A rotor airfoil model installed in the Transonic Wind tunnel Göttingen (TWG)

Measured static and dynamic pitching moment curves of the rotor blade OA209

Numerical simulation with the DLR-TAU code

Under fast forward flight or manoeuvre, the retreating blade of a helicopter can temporarily stall (Dynamic stall), leading to a rapid change in pitching moment. Dynamic stall is an inherently unsteady phenomenon which is significantly affected by the interaction of the laminar/turbulent boundary layer transition, flow separation, vortex growth and propagation, and reattachment of the flow. During dynamic stall, large peaks in lift, pitching moment and drag appear, and these cause an undesirable increase in the mean drag. The flight envelope of a helicopter is limited to avoid the torsional impulse of dynamic stall, which can cause structural damage to the rotor by overloading the pitch links, and structural vibrations which reduce the comfort of passengers or damage the cabin.
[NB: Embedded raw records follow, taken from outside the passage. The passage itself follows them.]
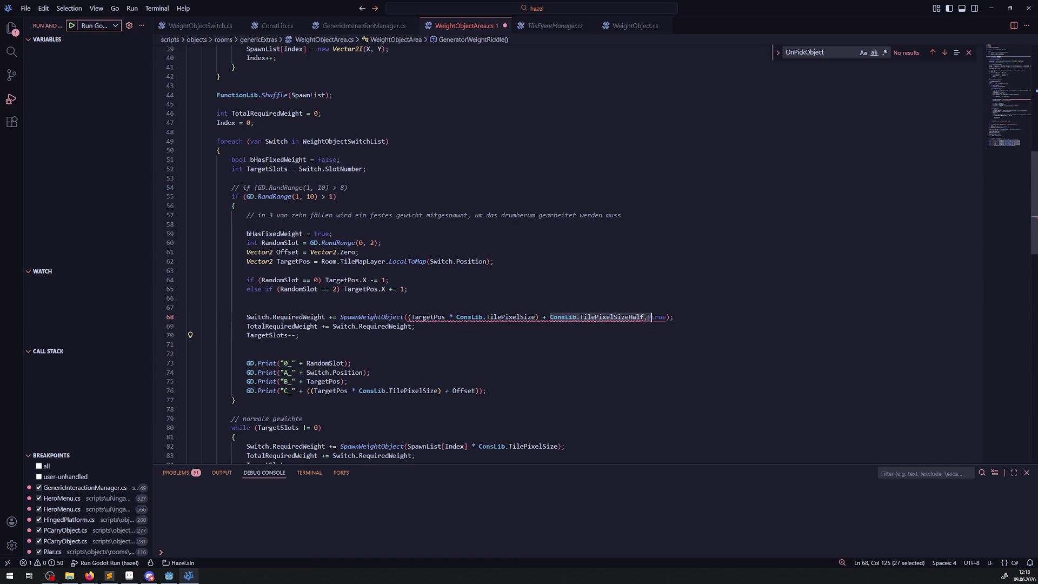
{"action": "key", "text": "Down"}
{"action": "key", "text": "Down"}
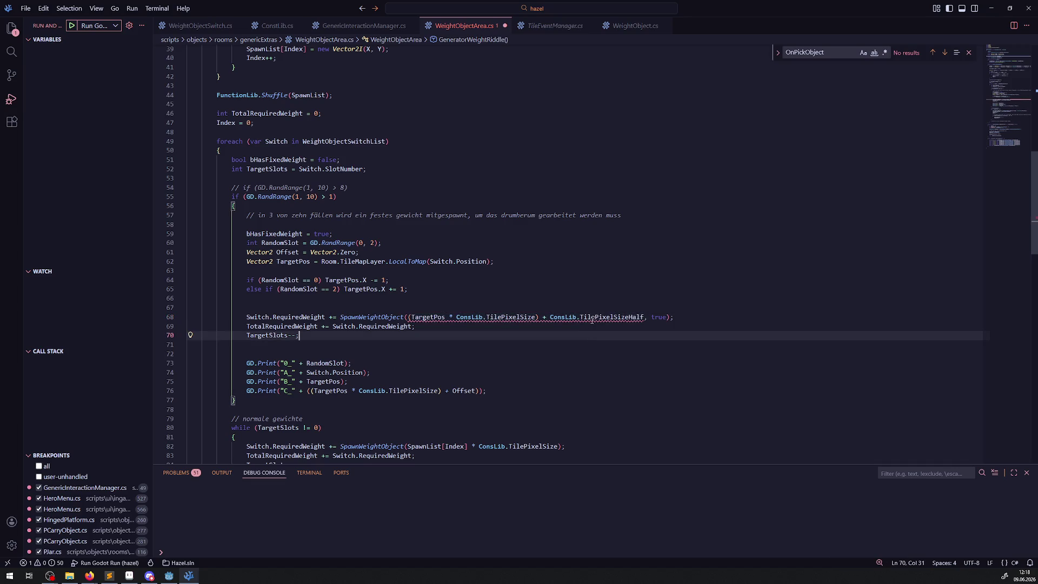
- Delete the unused Offset declaration and go to TilePixelSizeHalf's definition
{"action": "left_click", "coordinate": [365, 253]}
{"action": "key", "text": "shift+Home"}
{"action": "key", "text": "shift+Home"}
{"action": "key", "text": "BackSpace"}
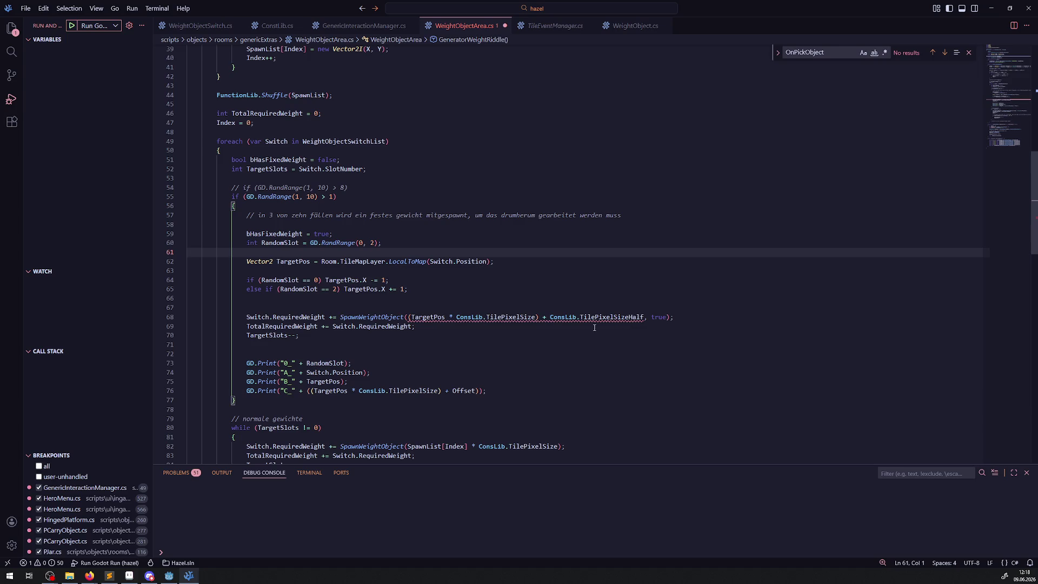
{"action": "left_click", "coordinate": [613, 317]}
{"action": "key", "text": "BackSpace"}
{"action": "key", "text": "BackSpace"}
{"action": "key", "text": "BackSpace"}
In the department of helicopters activities performed in the DLR/ONERA project SIMCOS (Advanced Simulation and Control of Dynamic Stall) include extensive wind tunnel experiments and unsteady numerical simulations on dynamically-pitching rotor-blades to investigate and control dynamic stall. A combination of experiments in small-scale wind tunnels and full-scale experiments in large scale wind tunnels including the Transonic Wind Tunnel Göttingen (DNW-TWG) is being used to investigate the parameters influencing the formation and progression of dynamic stall on an airfoil in order to better predict the stall on a helicopter rotor blade.

The investigations use an array of measurement techniques including unsteady pressure, force and acceleration measurements, as well as variants of particle image velocimetry with a high temporal and spatial resolution of the flow field. Based on the experimental data, extensive two and three-dimensional unsteady flow simulation are performed with the DLR-TAU code to improve the numerical prediction of dynamic stall. The newest boundary layer transition and turbulence models are being tested in order that, in the near future, the dynamic stall performance will be a part of the quantitative numerical analysis of new rotor blade designs.
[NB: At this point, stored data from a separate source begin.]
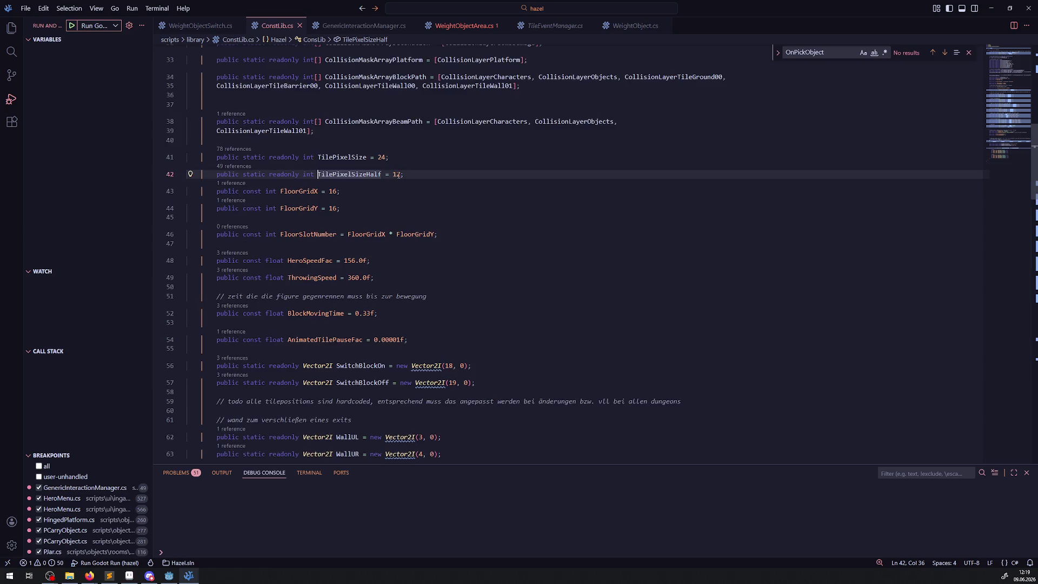
- Duplicate the TilePixelSizeHalf line as a Vector2I constant with a new Vector2I initializer
{"action": "key", "text": "shift+alt+Down"}
{"action": "key", "text": "Return"}
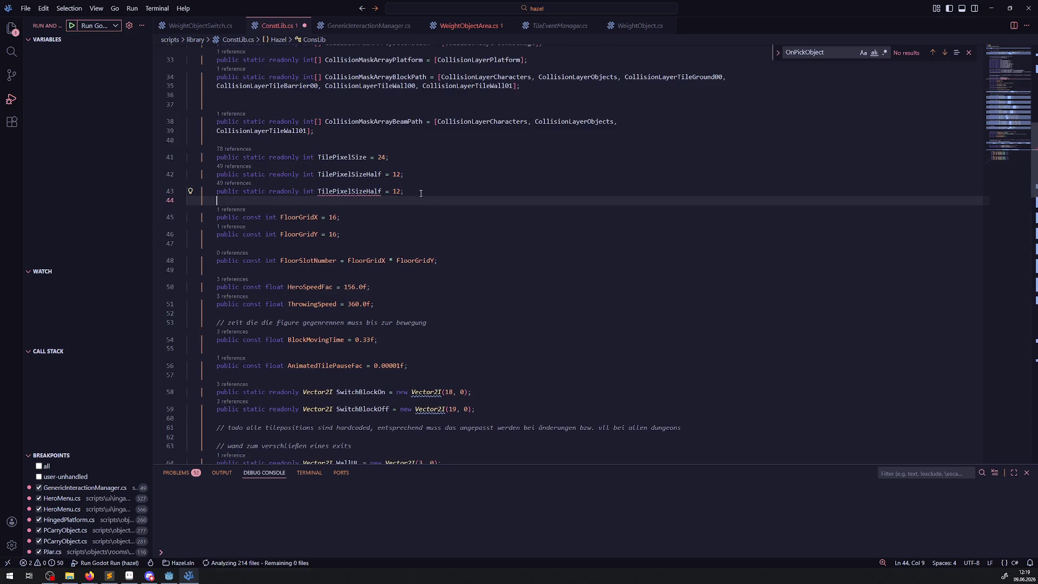
{"action": "key", "text": "Return"}
{"action": "double_click", "coordinate": [307, 191]}
{"action": "type", "text": "Vector"}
The research on dynamic stall is performed in cooperation with national and international partners. This includes a long-term and close cooperation with the French Aerospace Lab (ONERA), and cooperations with the NASA, US-Army and Konkuk University Seoul.
The research is also performed in close cooperation with the German and European helicopter industry.

Literature

• K. Richter, A. Le Pape, T. Knopp, M. Costes, V. Gleize, A.D. Gardner, "Improved Two-Dimensional Dynamic Stall Prediction with Structured and Hybrid Numerical Methods". In: American Helicopter Society 65th Annual Forum Proceedings, 2009
• Mulleners, Karen and Raffel, Markus (2010) The Onset of Dynamic Stall: a Time-Resolved Approach. 36th European Rotorcraft Forum, 07.-09. Sept. 2010, Paris, France
• Kindler, Kolja and Mulleners, Karen and Schneider, Oliver and Raffel, Markus (2010) Dynamic Stall on a Fully Equipped Helicopter Model. 36th European Rotorcraft Forum , 07.-09. Sept. 2010, Paris, France.